See Bucketing for sizing guidelines.

Indexes

  • Put the right columns in the sort key. Unlike systems such as PostgreSQL, Doris only indexes the first 36 bytes of key columns and stops at the first VARCHAR. Columns beyond this prefix won't benefit from the sort key. Add inverted indexes for those columns. See Sort Key.

Diagnostic Tools

See Query Profile to diagnose slow queries.

Data Lake Queries

If your POC involves querying data in Hive, Iceberg, Paimon, or other data lakes through Doris (i.e., a Lakehouse scenario), the following points have the greatest impact on test results.

Ensure Partition Pruning is Effective

Lake tables often hold massive amounts of data. Always include partition columns in your WHERE conditions so that Doris only scans the necessary partitions. Use EXPLAIN <SQL> to check the partition field and verify that pruning is working:

0:VPAIMON_SCAN_NODE(88)
partition=203/0 -- 203 partitions pruned, 0 actually scanned

If the partition count is much higher than expected, check whether your WHERE conditions correctly match the partition columns.

Enable Data Cache

Remote storage (HDFS/object storage) has significantly higher IO latency than local disks. Data Cache caches recently accessed remote data on BE local disks, delivering near-internal-table query performance for repeated queries on the same dataset.

  • Cache is disabled by default. See the Data Cache documentation to configure and enable it.
  • Since version 4.0.2, cache warmup is supported, allowing you to proactively load hot data before POC testing.
tip

During POC, run a query once to populate the cache, then use the latency of the second query as the benchmark. This more accurately reflects steady-state production performance.

Address Small Files

Data lake storage often contains a large number of small files. Small files get split into many splits, increasing FE memory pressure (potentially causing OOM) and raising query planning overhead.

  • Fix at source (recommended): Periodically compact small files on the Hive/Spark side, keeping each file above 128 MB.
  • Doris-side safeguard: Use SET max_file_split_num = 50000; (supported since 4.0.4) to limit the maximum number of splits per scan and prevent OOM.

Use Query Profile for Diagnosis

The bottleneck of data lake queries is typically IO rather than computation.

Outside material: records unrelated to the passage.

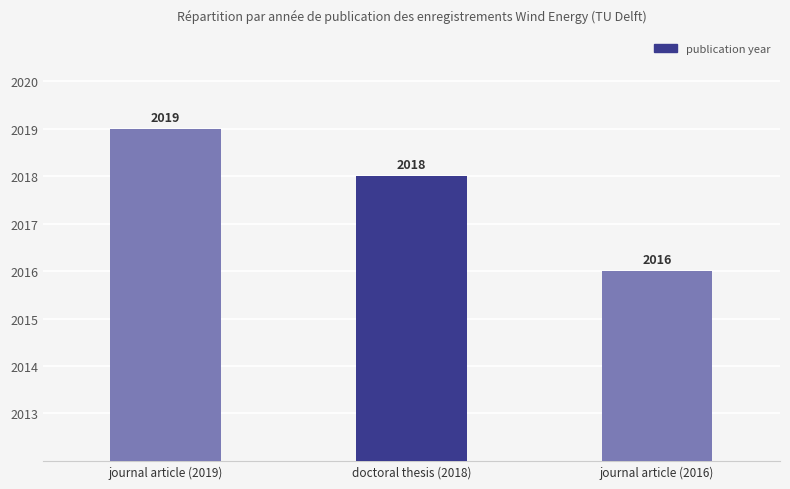

What is the smallest value displayed?

2016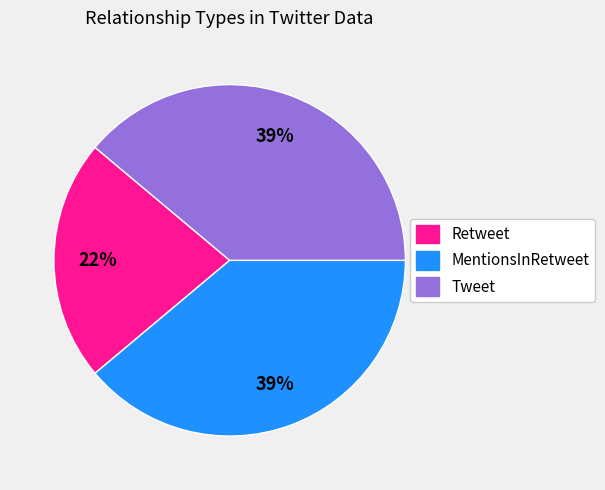

Does any single category account for the majority?

No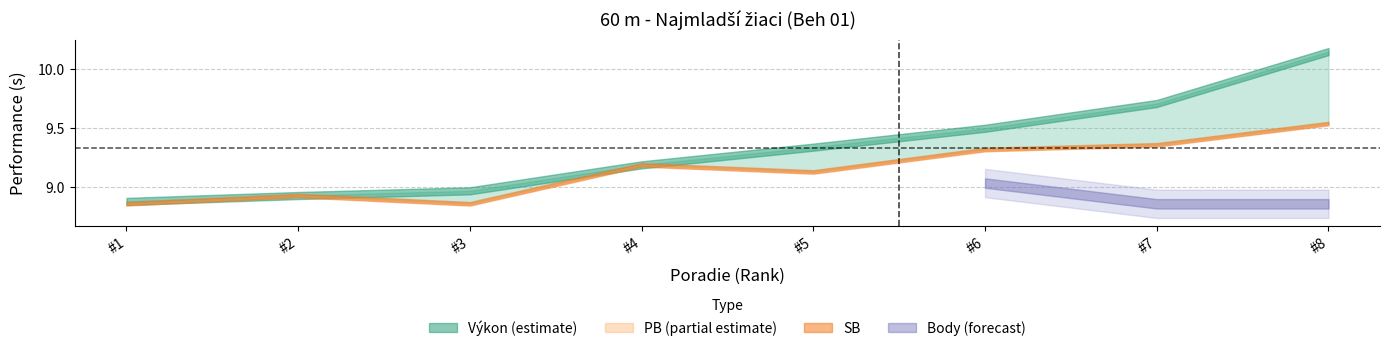

At 3, list the series in order from largest to smallest.

Výkon, PB, SB, Body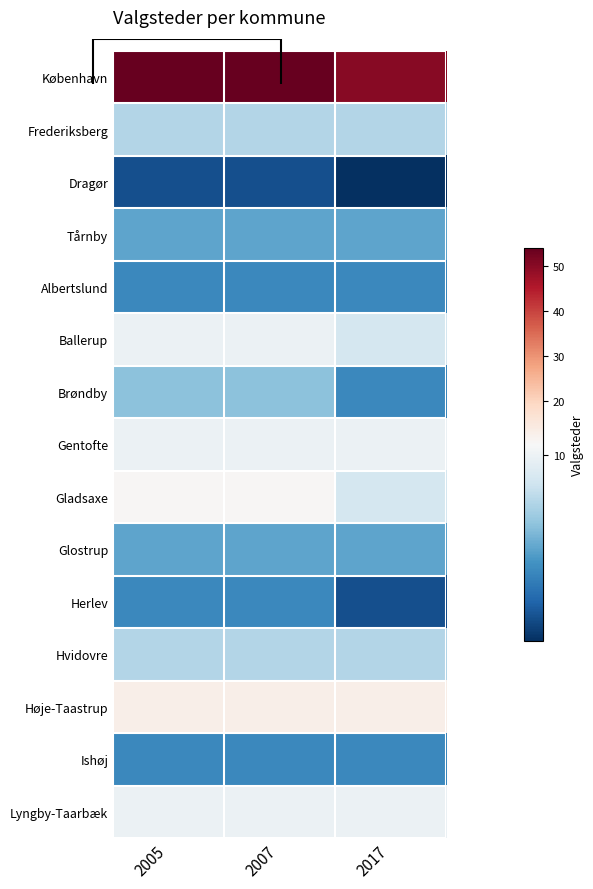

True or false: Frederiksberg has a value of 12 at 2005.

False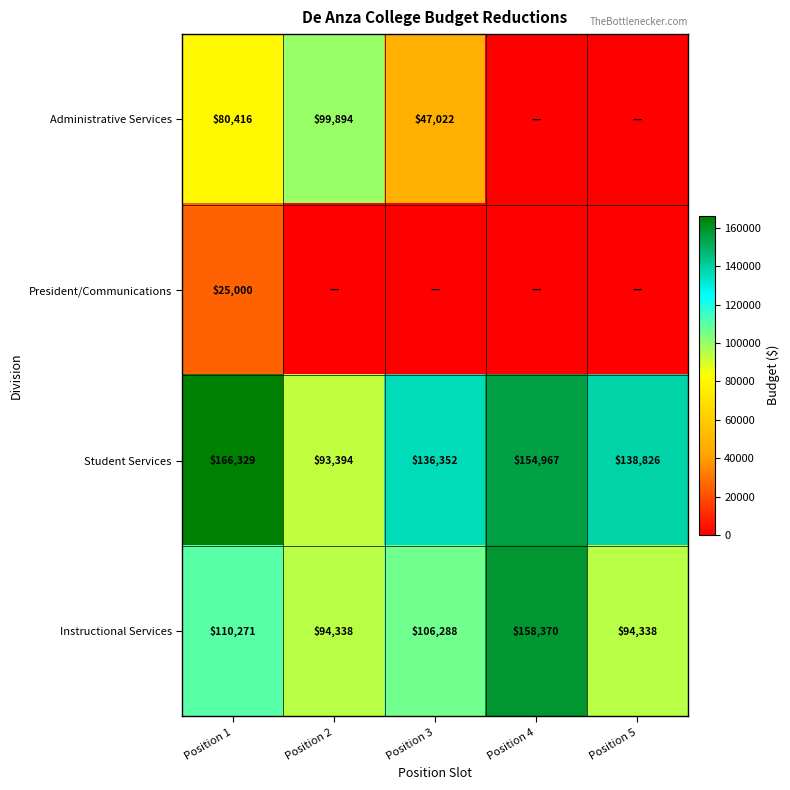

At which category is the sum across all series the highest?

Position 1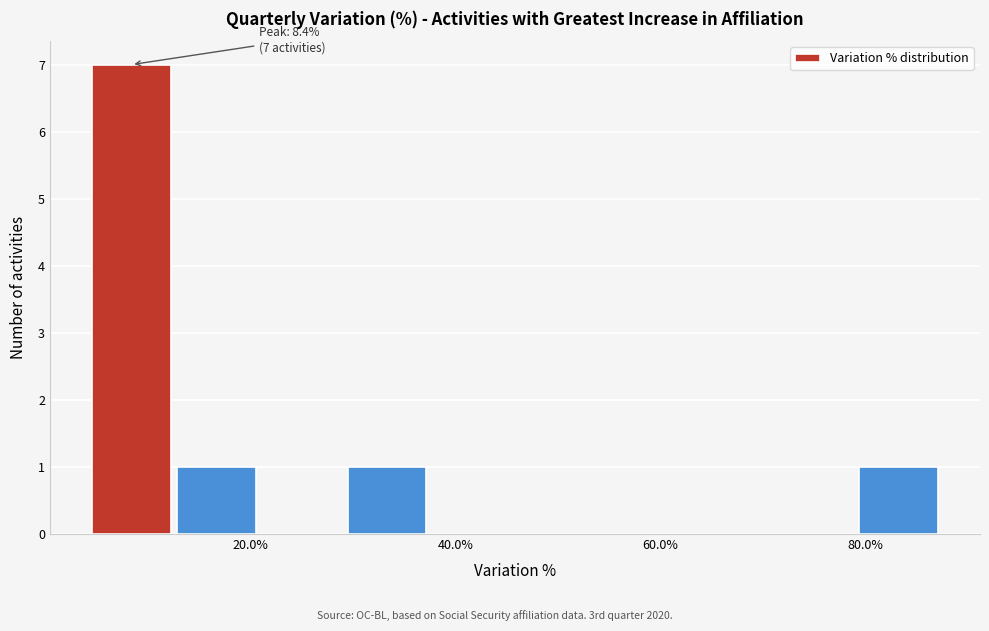

Over which range of the x-axis is the bar tallest?

4 to 12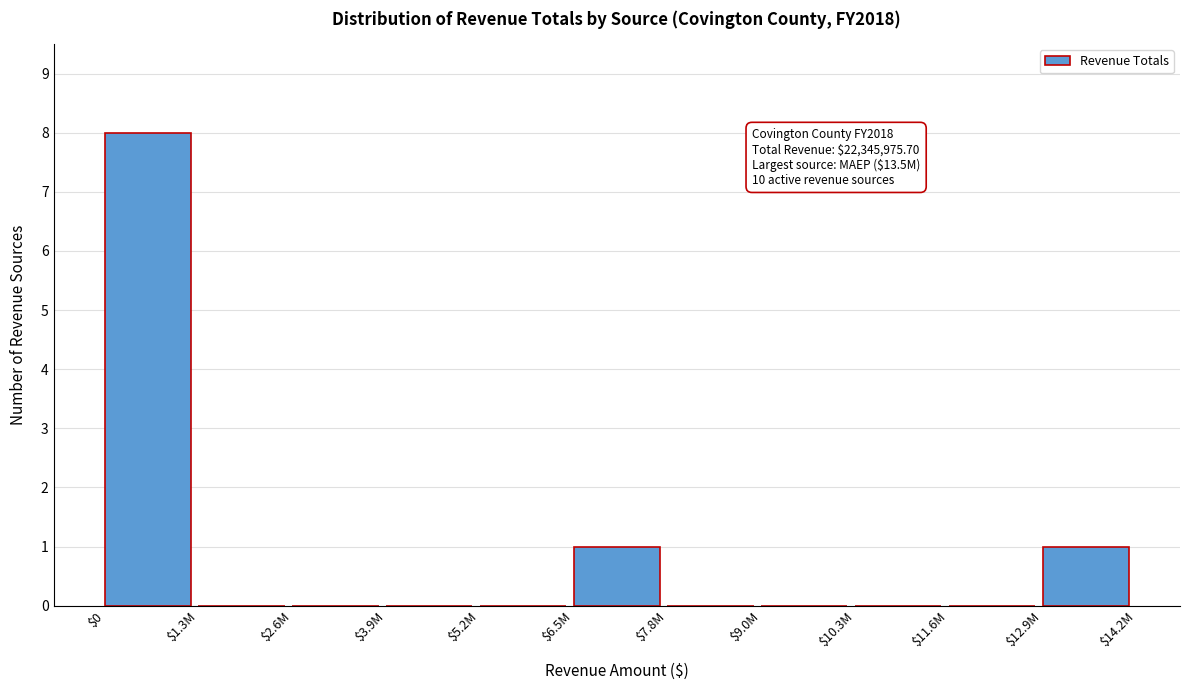

Which label corresponds to the largest value in the chart?

$0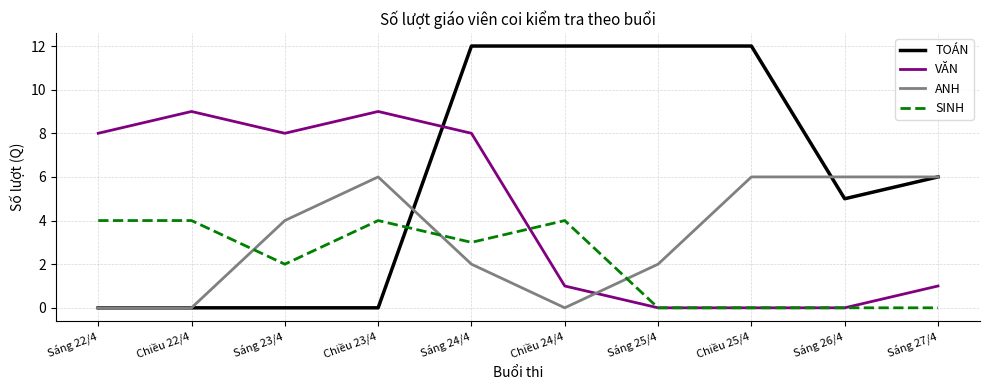

What is the highest value of the SINH series?

4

Query Profile can help locate the root cause of slow queries. Focus on:

  • Split count and data volume: Determine if too much data is being scanned.
  • MergeIO metrics: If MergedBytes is much larger than RequestBytes, read amplification is severe. Reduce merge_io_read_slice_size_bytes (default 8 MB) to mitigate.
  • Cache hit rate: Confirm that Data Cache is working effectively.

For more optimization techniques, see Data Lake Query Optimization.